И всегда главной подмогой ей было ее чутье и еще одно качество – то самое любопытство, которое это чутье и будило от спячки. Вот и сейчас любопытство сделало звоночек, чутье проснулось и тоже мигом насторожилось. Мама Володи вела себя странно, а все странное вызывает подозрение, а все подозрительное может быть опасным.
– Особенно сейчас, особенно в наше время.
Чем это самое «наше» время отличалось от «не нашего», Мариша, спроси у нее кто об этом, и сама не могла бы толком объяснить. Она и не пыталась. Просто сделала то, что должна была сделать. Она вышла следом за мамой Володи на школьное крыльцо и с интересом проследила, как женщина запрыгнула в машину цвета сливок, сверкающую хромом.

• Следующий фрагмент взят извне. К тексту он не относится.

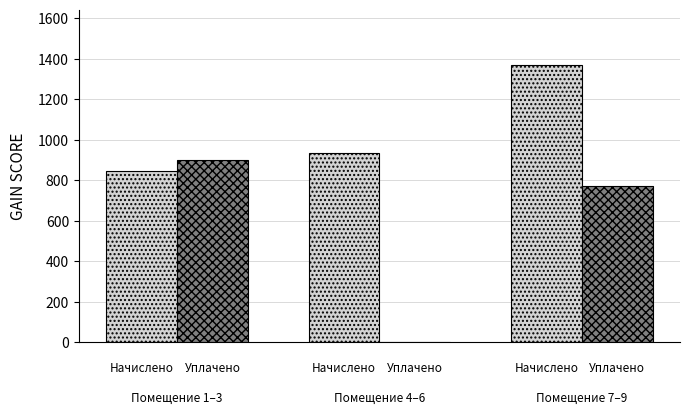

What is the greatest value displayed?

1369.4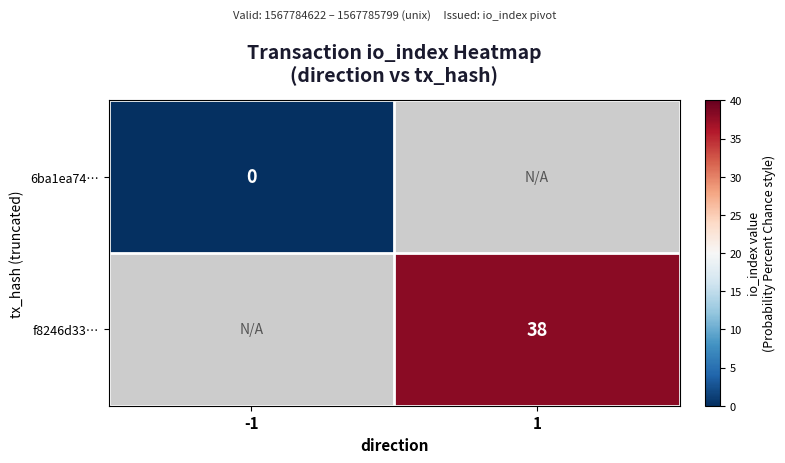

Is it true that f8246d33… equals 38 at 1?

True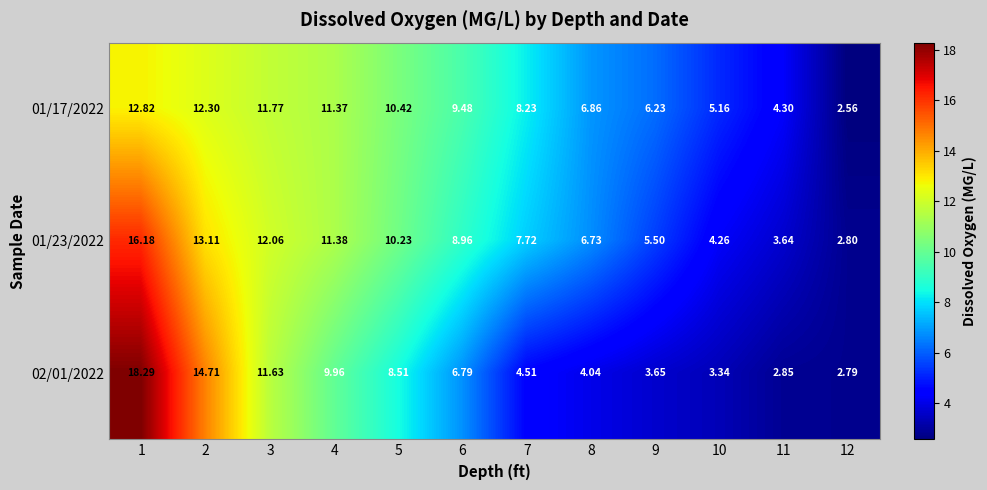

Is the value of 01/23/2022 at 10 greater than the value of 02/01/2022 at 5?

No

– Ух ты! «Порше»! – прошептала Мариша, не сдержав восторга при виде такой красоты.
За рулем машины сидел шофер – молодой парень. На заднем сиденье, куда уселась мама Володи, расположился еще какой-то мужчина.
Мариша очень старалась увидеть, кто там сидит, но лица мужчины толком не разглядела. Она лишь увидела, что у пассажира большой нос и очки. Возможно, муж? Отец Володи? Мариша никогда не видела этого мужчины, так что сказать точно не бралась.
Одно она видела ясно. Никаких нежностей между этими двумя – пассажиром сливочно-пломбирной машины и матерью Володи не наблюдалось. Они даже не взглянули друг на друга, женщина просто села рядом с мужчиной, а тот дал приказание шоферу трогаться.
Автоматически Мариша посмотрела на номерные знаки машины. Номер был крутым. Запомнить его мог и ребенок.
Еще не зная, зачем ей это может понадобиться, но уже чуя, что понадобится обязательно, Мариша уложила номер в ячейку своей памяти и побрела прочь. Сейчас дети будут учиться, впитывать в себя знания, у них три урока по сорок пять минут плюс две переменки. Значит, раньше одиннадцати пятнадцати ей возле школы делать нечего. До этого момента никто из детей внизу не появится, и Володя в том числе. Так что если Мариша хочет продолжить свои наблюдения, ей нужно подойти к школе часикам к одиннадцати. Обычно мама Володи появлялась заранее, словно само ожидание того момента, когда она сможет увидеть своего ребенка, доставляло ей неописуемое наслаждение. Вот тогда Мариша и понаблюдает за этой женщиной всласть. А может быть, наберется смелости и заговорит с ней. Мама Володи состоит в родительском комитете, так что повод для разговора найти будет нетрудно. Ну а там слово за слово, как знать, возможно, разговор зайдет и об утренних приключениях Володи и его матери.